二爷将眼光移回薛敬那张伤重惨白的脸上,心口一股郁结的闷气倏地散了,又忽然被他眉目中自来通晓人情是非的光刺了一下……

果然在旧年辞世的人烟上,从没有时过境迁。

他比自己还要恨,没得商量。

于是叹了口气,释然道,“不恼,你好好养伤。”

这句安抚像是催困的良药,薛敬撑不住闭上眼,片刻便沉入了深梦。

……

起初的梦里海青山绿,无波无浪,有人始终牵着自己的手,发间还飘来熟悉的雪檀香。然而静静地走过一阵,那人就远了,周围的景致也变了,整个人像是被剥落的血云笼着,变成了乱战后魂梦无定的惊魇……

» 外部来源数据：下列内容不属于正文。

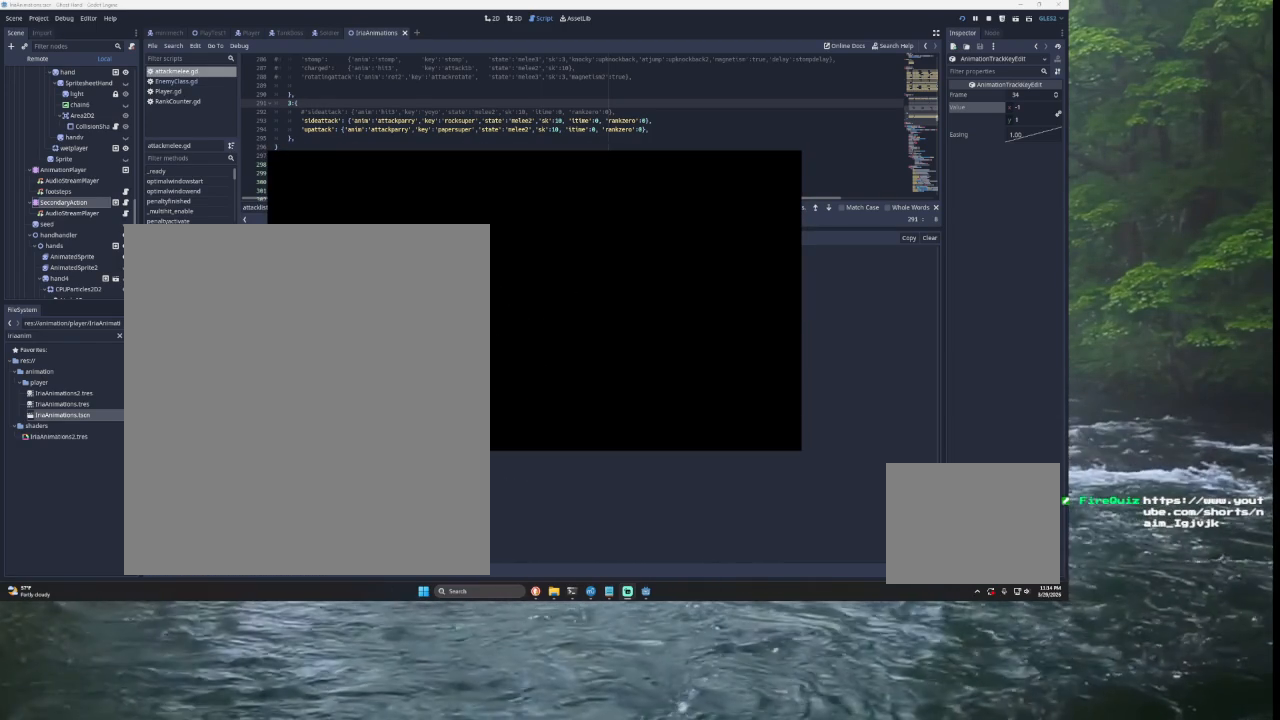
{"buttons": [], "left_stick": "center", "right_stick": "center", "events": [[67, "left_stick", "right"], [433, "left_stick", "center"]]}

有跳进火浆中咒他猪狗不如的教孽,有将自己的肚子当作坟头的女人,有炸成碎屑的一身身焦骨,还有最后扎进薛韫的心眼喷到自己背上的一汪热血……

一幕幕,鬼影似的乱晃,惨叫声挥之不去,一字一刀,把人生生凌得粉碎。

果然血刃当前,无论怎样决绝杀伐,战后缓过劲来,都还是会后怕。

猛被血气呛了一下,薛敬蓦地睁开眼,漆黑一片,什么都看不清,也不知道自己是不是还在梦中。想起方才那一具具伸着手、步步逼近的焦骨,眼角忽然就湿润了,“浮屠塔,我未登上几层……救不下那么多人……”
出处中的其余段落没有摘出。